Oma Charlotte--still on Serbian/Berlin time--snorks
louder than the dog does, as I reach to my spleen
to hem up and gather the words to spill as early seed:
Come April winds and stamp the day upon this page.
Great Lavra
Easter morning, six am. It may be the last year that we are wrapping presents
from the Easter bunny, or forgoing church in the name of art.
The basin of earth swings into daylight savings time, sommerzeit,
with rain cascading onto a tin roof, meters from where an osprey comes
to his nest with a giant trout. Buds drizzle the delicate juice of God.
We are warned against trespass, infamy, world without grace,
but even in this pine bower where we seek a rest from arduous jobs
the lisp and burn of work follows us, follows us to the shore
where spider crabs convene and do the delicate dance of death.
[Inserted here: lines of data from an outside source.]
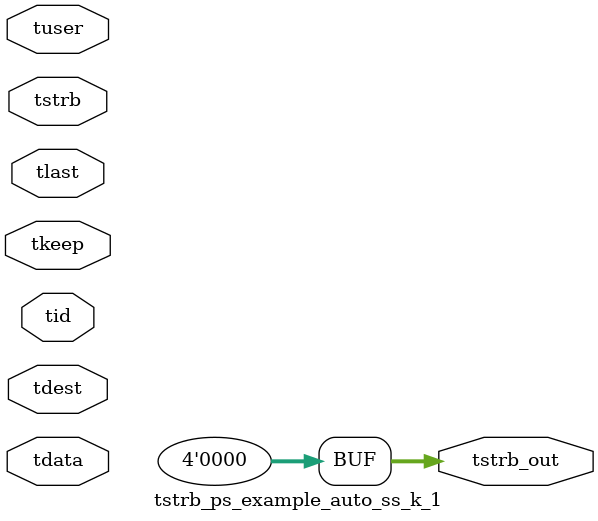
<source format=v>


`timescale 1ps/1ps

module tstrb_ps_example_auto_ss_k_1 #
(
parameter C_S_AXIS_TDATA_WIDTH = 32,
parameter C_S_AXIS_TUSER_WIDTH = 0,
parameter C_S_AXIS_TID_WIDTH   = 0,
parameter C_S_AXIS_TDEST_WIDTH = 0,
parameter C_M_AXIS_TDATA_WIDTH = 32
)
(
input  [(C_S_AXIS_TDATA_WIDTH == 0 ? 1 : C_S_AXIS_TDATA_WIDTH)-1:0     ] tdata,
input  [(C_S_AXIS_TUSER_WIDTH == 0 ? 1 : C_S_AXIS_TUSER_WIDTH)-1:0     ] tuser,
input  [(C_S_AXIS_TID_WIDTH   == 0 ? 1 : C_S_AXIS_TID_WIDTH)-1:0       ] tid,
input  [(C_S_AXIS_TDEST_WIDTH == 0 ? 1 : C_S_AXIS_TDEST_WIDTH)-1:0     ] tdest,
input  [(C_S_AXIS_TDATA_WIDTH/8)-1:0 ] tkeep,
input  [(C_S_AXIS_TDATA_WIDTH/8)-1:0 ] tstrb,
input                                                                    tlast,
output [(C_M_AXIS_TDATA_WIDTH/8)-1:0 ] tstrb_out
);

assign tstrb_out = {1'b0};

endmodule


</source>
On a hill shaped like flame, by Otis Air Force Base, a hand
reaches from a cloud to place a golden bull by our side, by
blessing water that scrolls up out of a crabbing hole that lulls us
out of all memory, to say this is the history of the future.
We are not pregnant, the oysterboats are in, the Gulf of Kassandra
holds our thoughts of peace to stave off World War Three, a last
Eastertide of a century of malice, fraud, and joy. Miles from
Byzantium, with emeralds and ostrich feathers from the emperor,
we gather at a morning fireplace to open the tiny packages of love
that stand for sacrifice, black habit, shroud, two thousand books
from the library of love, and the forty martyrs who braved
a storm of thunder to place an egg inside the womb of Man.